* Dataset content *
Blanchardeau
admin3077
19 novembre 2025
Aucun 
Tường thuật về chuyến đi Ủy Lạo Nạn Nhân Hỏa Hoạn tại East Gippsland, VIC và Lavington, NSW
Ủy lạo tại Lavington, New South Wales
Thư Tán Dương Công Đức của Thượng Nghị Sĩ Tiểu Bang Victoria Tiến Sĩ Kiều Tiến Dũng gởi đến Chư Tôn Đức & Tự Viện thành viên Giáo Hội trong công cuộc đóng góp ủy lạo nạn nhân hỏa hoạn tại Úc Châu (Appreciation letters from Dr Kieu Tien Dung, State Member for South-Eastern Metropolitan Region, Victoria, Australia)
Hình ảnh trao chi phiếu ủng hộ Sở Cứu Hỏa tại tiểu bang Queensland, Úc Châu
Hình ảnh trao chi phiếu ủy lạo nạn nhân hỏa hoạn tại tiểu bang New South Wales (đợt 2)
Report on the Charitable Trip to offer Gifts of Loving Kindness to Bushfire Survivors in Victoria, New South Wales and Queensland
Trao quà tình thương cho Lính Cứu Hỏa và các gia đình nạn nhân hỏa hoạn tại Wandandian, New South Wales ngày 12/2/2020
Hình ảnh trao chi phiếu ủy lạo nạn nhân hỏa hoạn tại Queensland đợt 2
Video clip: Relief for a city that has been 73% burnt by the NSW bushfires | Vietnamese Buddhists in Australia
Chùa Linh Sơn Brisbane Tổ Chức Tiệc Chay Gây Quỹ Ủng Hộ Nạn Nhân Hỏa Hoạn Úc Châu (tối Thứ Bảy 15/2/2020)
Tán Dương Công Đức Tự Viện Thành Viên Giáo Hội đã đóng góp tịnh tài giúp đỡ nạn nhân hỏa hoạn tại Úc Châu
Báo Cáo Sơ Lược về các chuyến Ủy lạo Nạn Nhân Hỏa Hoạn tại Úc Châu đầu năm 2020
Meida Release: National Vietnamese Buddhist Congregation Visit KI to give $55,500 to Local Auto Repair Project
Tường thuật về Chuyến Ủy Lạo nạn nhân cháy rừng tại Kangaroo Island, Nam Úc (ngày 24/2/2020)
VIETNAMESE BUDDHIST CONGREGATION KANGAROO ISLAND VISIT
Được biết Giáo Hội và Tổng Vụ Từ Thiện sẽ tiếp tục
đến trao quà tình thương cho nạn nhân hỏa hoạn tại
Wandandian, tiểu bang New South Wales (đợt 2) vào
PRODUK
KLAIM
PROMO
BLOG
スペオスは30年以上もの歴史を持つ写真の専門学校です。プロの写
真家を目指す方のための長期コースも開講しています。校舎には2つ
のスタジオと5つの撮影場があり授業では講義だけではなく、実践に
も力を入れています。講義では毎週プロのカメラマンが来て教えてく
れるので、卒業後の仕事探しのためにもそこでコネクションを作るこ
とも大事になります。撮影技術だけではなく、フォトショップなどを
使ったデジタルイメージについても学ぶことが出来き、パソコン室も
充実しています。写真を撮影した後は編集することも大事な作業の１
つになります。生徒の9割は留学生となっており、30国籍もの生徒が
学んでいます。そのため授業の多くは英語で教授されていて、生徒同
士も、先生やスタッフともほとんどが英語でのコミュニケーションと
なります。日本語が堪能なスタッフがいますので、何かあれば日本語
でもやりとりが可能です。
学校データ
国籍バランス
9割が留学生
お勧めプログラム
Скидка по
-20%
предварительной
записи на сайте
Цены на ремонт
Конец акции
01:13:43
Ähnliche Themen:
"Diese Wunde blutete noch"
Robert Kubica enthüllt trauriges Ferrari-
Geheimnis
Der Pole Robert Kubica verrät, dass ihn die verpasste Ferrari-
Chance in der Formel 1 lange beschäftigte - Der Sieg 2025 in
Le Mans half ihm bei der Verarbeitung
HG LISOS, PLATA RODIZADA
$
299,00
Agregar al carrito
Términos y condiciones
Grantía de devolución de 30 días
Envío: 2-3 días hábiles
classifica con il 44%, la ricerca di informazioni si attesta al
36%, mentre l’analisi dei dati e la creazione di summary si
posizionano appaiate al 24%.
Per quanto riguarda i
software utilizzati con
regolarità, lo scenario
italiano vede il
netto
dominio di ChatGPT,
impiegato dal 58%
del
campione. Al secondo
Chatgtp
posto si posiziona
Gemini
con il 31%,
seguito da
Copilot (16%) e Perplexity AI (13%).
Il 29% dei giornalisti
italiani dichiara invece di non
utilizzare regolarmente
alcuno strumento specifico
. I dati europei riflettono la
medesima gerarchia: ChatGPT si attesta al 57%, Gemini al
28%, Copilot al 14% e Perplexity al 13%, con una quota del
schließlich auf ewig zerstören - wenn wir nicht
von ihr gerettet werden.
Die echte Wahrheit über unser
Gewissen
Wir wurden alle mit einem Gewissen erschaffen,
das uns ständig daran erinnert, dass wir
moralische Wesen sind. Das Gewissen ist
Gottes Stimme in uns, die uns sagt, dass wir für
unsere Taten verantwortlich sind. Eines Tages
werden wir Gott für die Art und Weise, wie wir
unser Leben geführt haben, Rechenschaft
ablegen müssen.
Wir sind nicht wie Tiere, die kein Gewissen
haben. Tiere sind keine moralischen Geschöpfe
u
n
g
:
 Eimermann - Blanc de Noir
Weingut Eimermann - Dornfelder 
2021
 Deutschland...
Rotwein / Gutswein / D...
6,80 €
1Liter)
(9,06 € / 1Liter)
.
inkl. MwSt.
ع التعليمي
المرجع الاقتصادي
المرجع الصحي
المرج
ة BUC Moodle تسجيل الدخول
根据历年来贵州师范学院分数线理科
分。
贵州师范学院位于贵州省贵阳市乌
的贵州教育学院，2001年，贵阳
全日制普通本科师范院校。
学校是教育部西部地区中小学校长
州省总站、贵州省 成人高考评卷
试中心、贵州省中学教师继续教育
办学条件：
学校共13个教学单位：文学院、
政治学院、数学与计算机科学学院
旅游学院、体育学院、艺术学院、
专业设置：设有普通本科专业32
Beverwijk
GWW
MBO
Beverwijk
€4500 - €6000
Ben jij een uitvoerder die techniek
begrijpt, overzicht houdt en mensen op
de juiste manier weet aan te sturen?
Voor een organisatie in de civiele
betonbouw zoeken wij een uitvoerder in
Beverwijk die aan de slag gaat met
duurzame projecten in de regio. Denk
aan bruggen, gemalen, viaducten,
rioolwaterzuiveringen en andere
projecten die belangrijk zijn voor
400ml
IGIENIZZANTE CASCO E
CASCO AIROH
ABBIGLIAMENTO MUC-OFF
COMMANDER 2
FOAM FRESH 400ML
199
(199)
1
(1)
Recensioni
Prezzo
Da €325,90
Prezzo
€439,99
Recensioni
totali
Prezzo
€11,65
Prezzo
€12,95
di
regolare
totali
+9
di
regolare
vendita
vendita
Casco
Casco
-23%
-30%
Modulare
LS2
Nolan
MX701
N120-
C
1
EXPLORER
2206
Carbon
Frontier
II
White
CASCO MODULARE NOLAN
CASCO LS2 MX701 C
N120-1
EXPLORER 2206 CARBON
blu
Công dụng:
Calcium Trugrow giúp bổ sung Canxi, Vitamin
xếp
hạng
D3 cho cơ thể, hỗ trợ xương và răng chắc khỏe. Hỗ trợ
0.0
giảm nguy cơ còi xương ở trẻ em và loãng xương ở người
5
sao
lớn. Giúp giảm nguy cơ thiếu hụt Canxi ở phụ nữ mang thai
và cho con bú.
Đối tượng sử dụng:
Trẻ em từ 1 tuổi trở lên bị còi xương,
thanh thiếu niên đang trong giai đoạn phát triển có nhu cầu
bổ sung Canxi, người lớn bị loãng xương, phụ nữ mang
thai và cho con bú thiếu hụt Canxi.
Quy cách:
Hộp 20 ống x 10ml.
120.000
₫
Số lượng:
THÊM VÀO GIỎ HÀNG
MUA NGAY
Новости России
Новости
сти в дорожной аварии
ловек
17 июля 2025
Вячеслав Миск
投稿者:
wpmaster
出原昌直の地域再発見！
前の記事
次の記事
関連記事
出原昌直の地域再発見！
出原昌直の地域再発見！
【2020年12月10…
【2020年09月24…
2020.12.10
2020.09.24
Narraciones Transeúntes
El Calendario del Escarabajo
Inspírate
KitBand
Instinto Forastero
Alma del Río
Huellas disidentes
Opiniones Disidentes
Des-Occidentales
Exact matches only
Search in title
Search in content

* Task *
Can you turn the lines above into a Markdown table with the columns "Row" and "Line"? Begin at the first line, stop after the one that contains "Trao quà tình thương cho Lính", and leave out any blank lines.

* Solved problem *
| Row | Line |
|---|---|
| 1 | Blanchardeau |
| 2 | admin3077 |
| 3 | 19 novembre 2025 |
| 4 | Aucun  |
| 5 | Tường thuật về chuyến đi Ủy Lạo Nạn Nhân Hỏa Hoạn tại East Gippsland, VIC và Lavington, NSW |
| 6 | Ủy lạo tại Lavington, New South Wales |
| 7 | Thư Tán Dương Công Đức của Thượng Nghị Sĩ Tiểu Bang Victoria Tiến Sĩ Kiều Tiến Dũng gởi đến Chư Tôn Đức & Tự Viện thành viên Giáo Hội trong công cuộc đóng góp ủy lạo nạn nhân hỏa hoạn tại Úc Châu (Appreciation letters from Dr Kieu Tien Dung, State Member for South-Eastern Metropolitan Region, Victoria, Australia) |
| 8 | Hình ảnh trao chi phiếu ủng hộ Sở Cứu Hỏa tại tiểu bang Queensland, Úc Châu |
| 9 | Hình ảnh trao chi phiếu ủy lạo nạn nhân hỏa hoạn tại tiểu bang New South Wales (đợt 2) |
| 10 | Report on the Charitable Trip to offer Gifts of Loving Kindness to Bushfire Survivors in Victoria, New South Wales and Queensland |
| 11 | Trao quà tình thương cho Lính Cứu Hỏa và các gia đình nạn nhân hỏa hoạn tại Wandandian, New South Wales ngày 12/2/2020 |